Metabolic Fate of Excess Sugar

If you consume too much sugar, your body stores it for future use. The storage form of glucose, called glycogen, accumulates primarily in your liver and muscles. If you have enough stored glycogen, excess sugar is converted into a form of fat called triglycerides. Fat cells throughout your body absorb the triglycerides. This storage mechanism contributes to the accumulation of body fat if you regularly consume too much sugar. The only way to rid your body of excess sugar, whether it is stored as glycogen or fat, is to burn more calories than you consume. You can accomplish this with a reduced-calorie diet, increased physical activity or both.

Dietary Sugar

Many sources of dietary sugar are obvious, such as candy, regular soda, cakes, cookies and other desserts.
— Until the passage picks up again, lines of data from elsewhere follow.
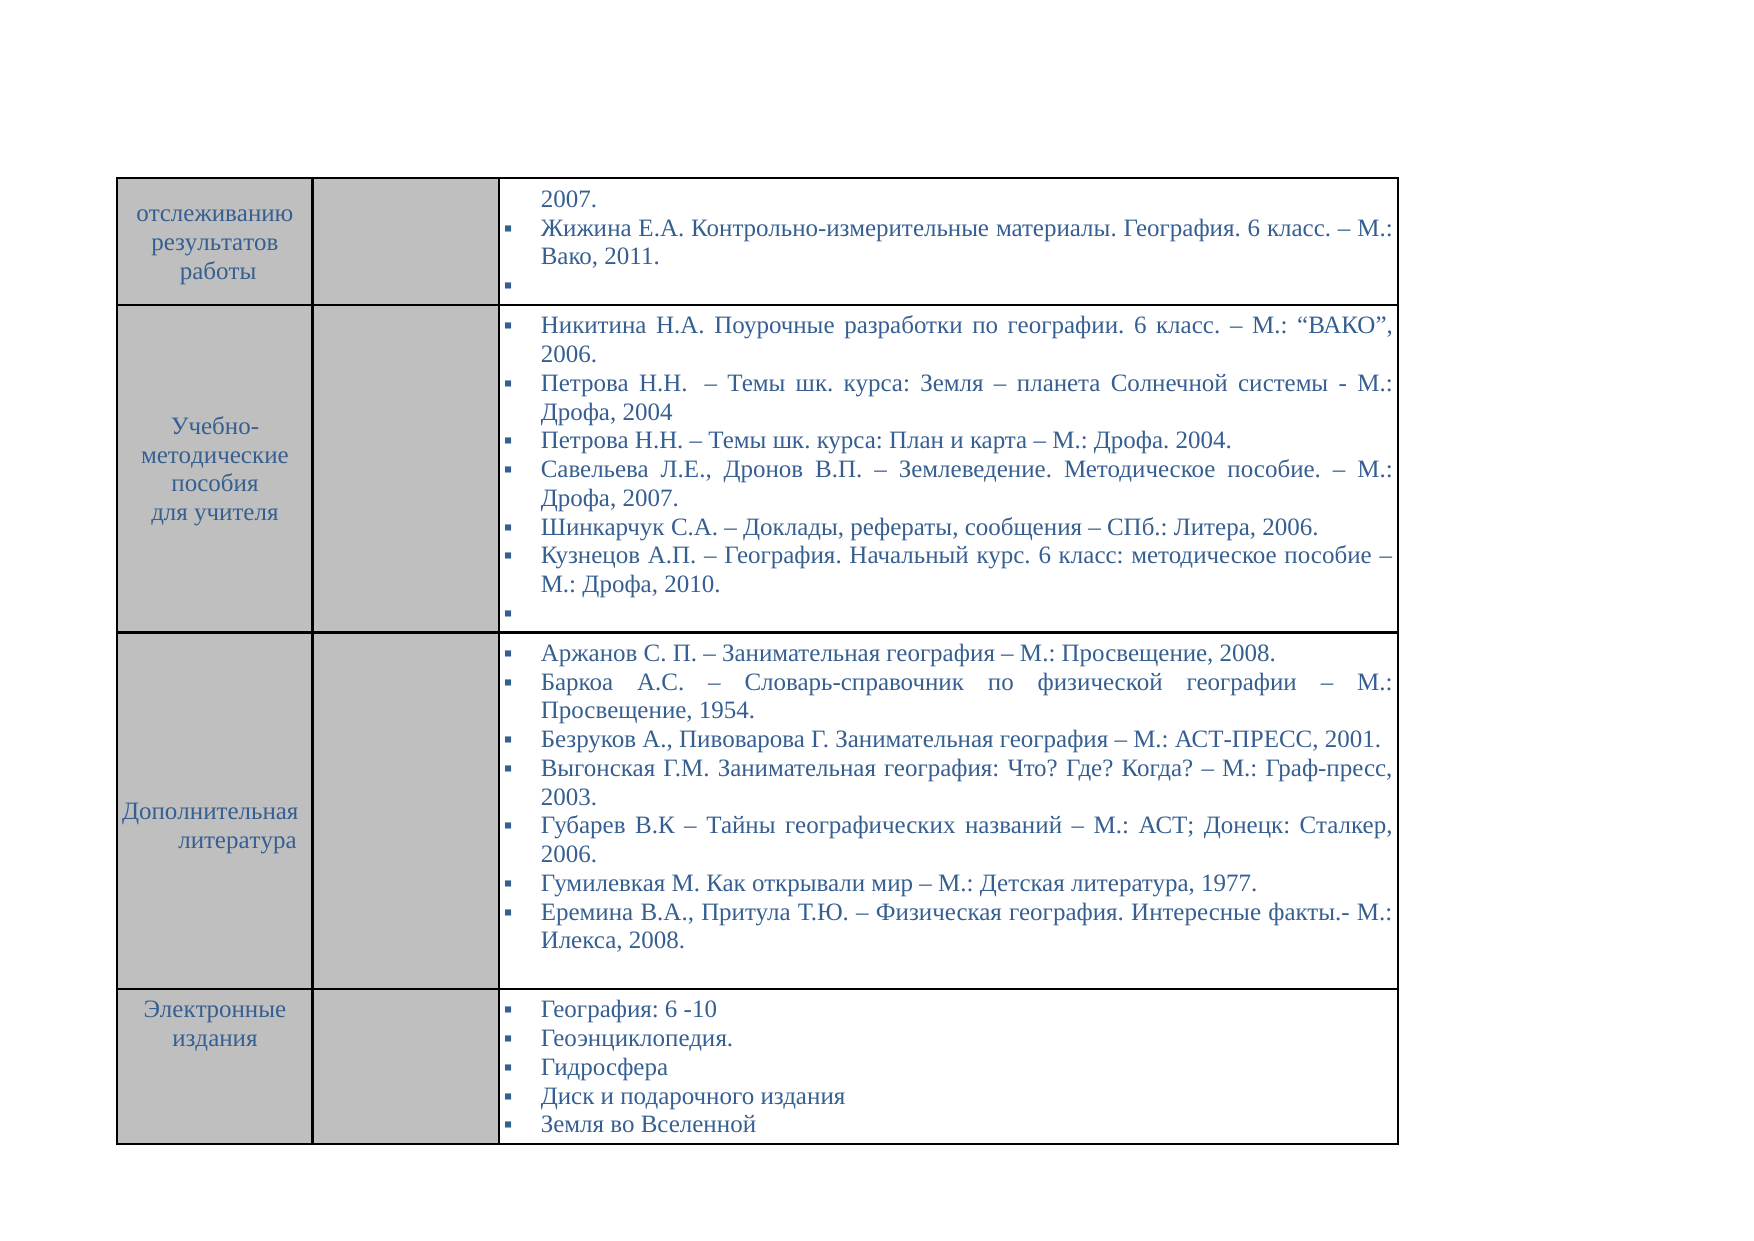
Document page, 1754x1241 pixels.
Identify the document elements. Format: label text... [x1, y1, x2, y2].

table_cell Аржанов С. П. – Занимательная география – М.: Просвещение, 2008. Баркоа А.С. – Словарь-справочник по физической географии – М.: Просвещение, 1954. Безруков А., Пивоварова Г. Занимательная география – М.: АСТ-ПРЕСС, 2001. Выгонская Г.М. Занимательная география: Что? Где? Когда? – М.: Граф-пресс, 2003. Губарев В.К – Тайны географических названий – М.: АСТ; Донецк: Сталкер, 2006. Гумилевкая М. Как открывали мир – М.: Детская литература, 1977. Еремина В.А., Притула Т.Ю. – Физическая география. Интересные факты.- М.: Илекса, 2008. [500, 634, 1397, 988]
table_cell [314, 306, 498, 631]
table_cell Никитина Н.А. Поурочные разработки по географии. 6 класс. – М.: “ВАКО”, 2006. Петрова Н.Н. – Темы шк. курса: Земля – планета Солнечной системы - М.: Дрофа, 2004 Петрова Н.Н. – Темы шк. курса: План и карта – М.: Дрофа. 2004. Савельева Л.Е., Дронов В.П. – Землеведение. Методическое пособие. – М.: Дрофа, 2007. Шинкарчук С.А. – Доклады, рефераты, сообщения – СПб.: Литера, 2006. Кузнецов А.П. – География. Начальный курс. 6 класс: методическое пособие – М.: Дрофа, 2010. [500, 306, 1397, 631]
table_cell Дополнительная литература [118, 634, 311, 988]
table_cell Учебно-методические пособия для учителя [118, 306, 311, 631]
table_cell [500, 179, 1397, 304]
table_cell Электронные издания [118, 990, 311, 1143]
table_cell [314, 179, 498, 304]
table_cell [314, 990, 498, 1143]
table_cell [314, 634, 498, 988]
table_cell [118, 179, 311, 304]
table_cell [500, 990, 1397, 1143]
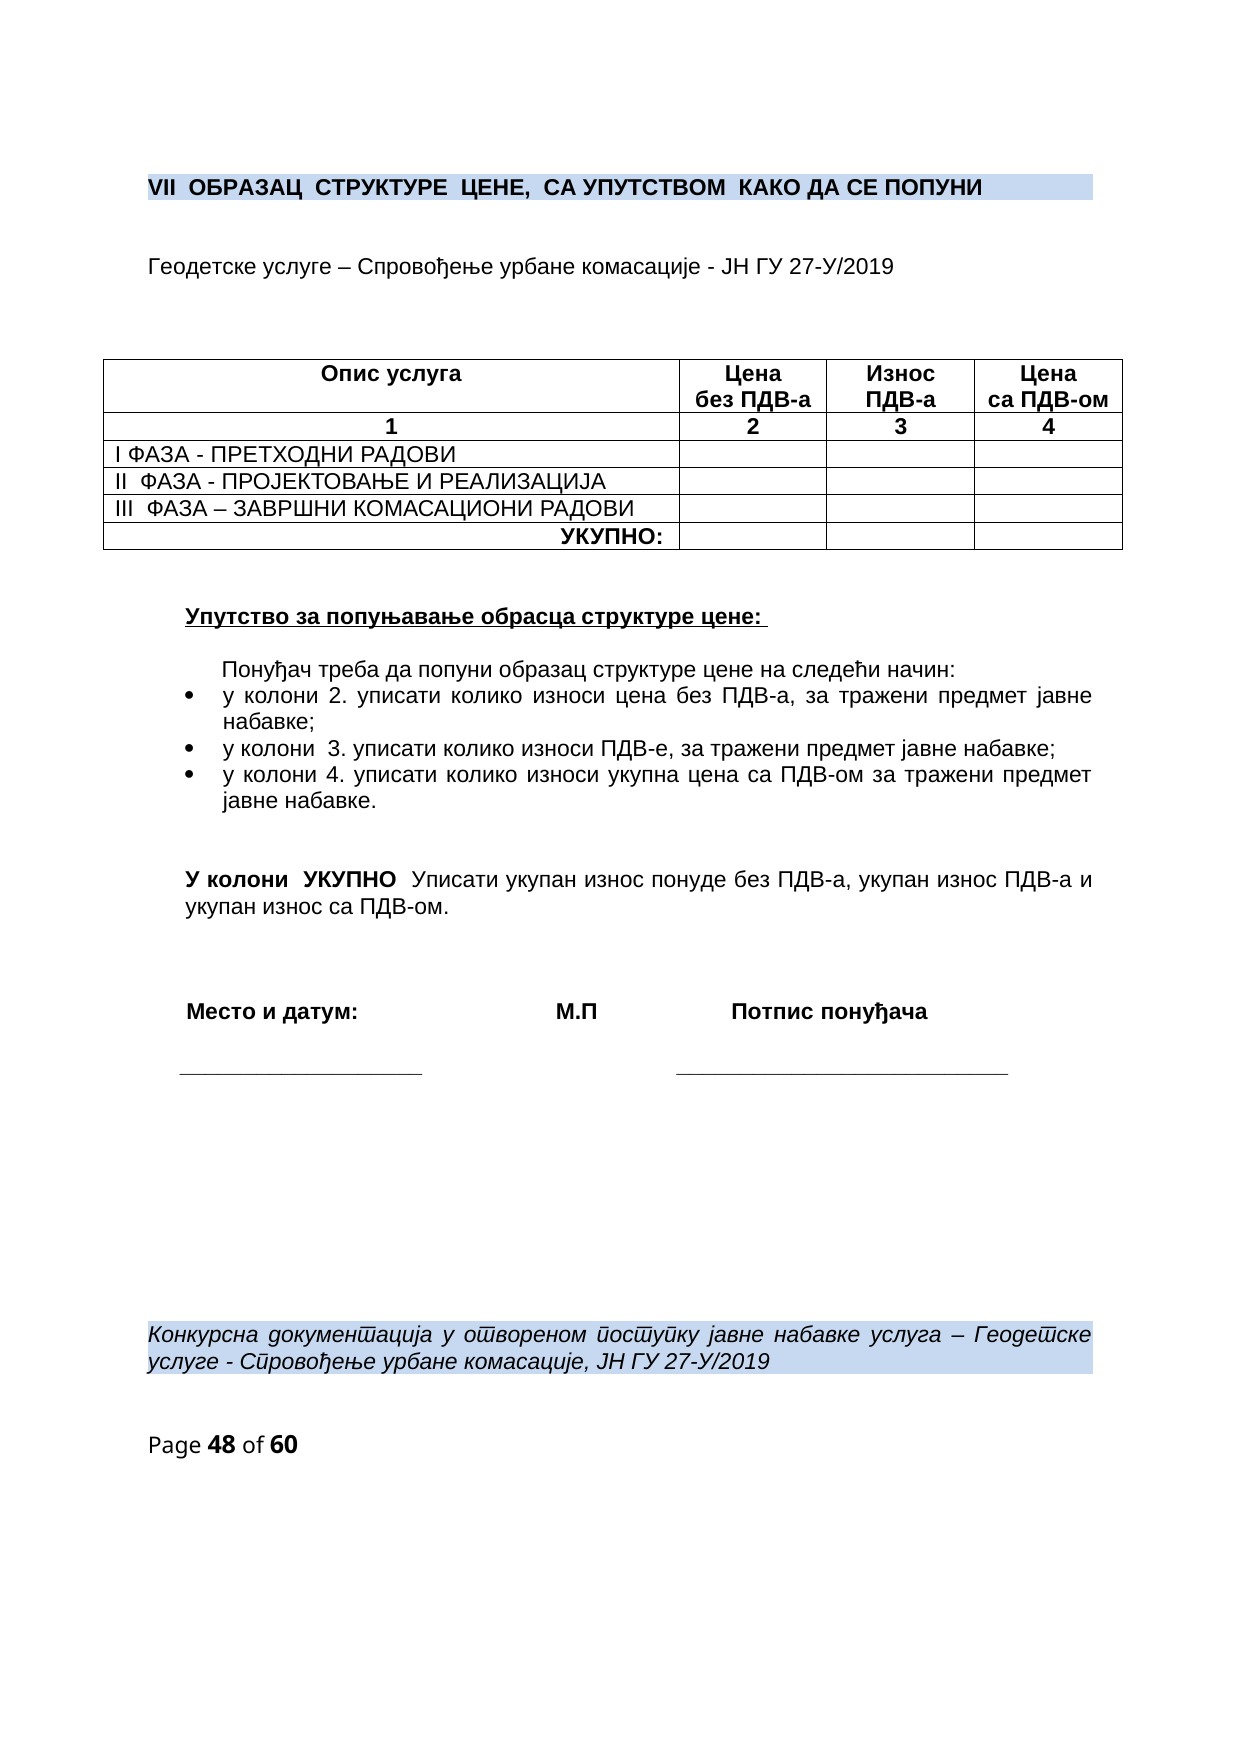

However, you may not recognize the amount of sugar present in other common foods. Ready-to-eat cereals, snack bars, fruit juices and snacks, flavored yogurt, frozen dinners, salad dressings, bottled sauces, gourmet coffee beverages and many other processed foods may contain high levels of sugar. To reduce the amount of sugar in your diet, cut back on sweets, regular soda and candy. If you purchase processed foods, check the nutrition facts to determine the grams of sugar per serving. Plan your meals and snacks to minimize your consumption of added sugar.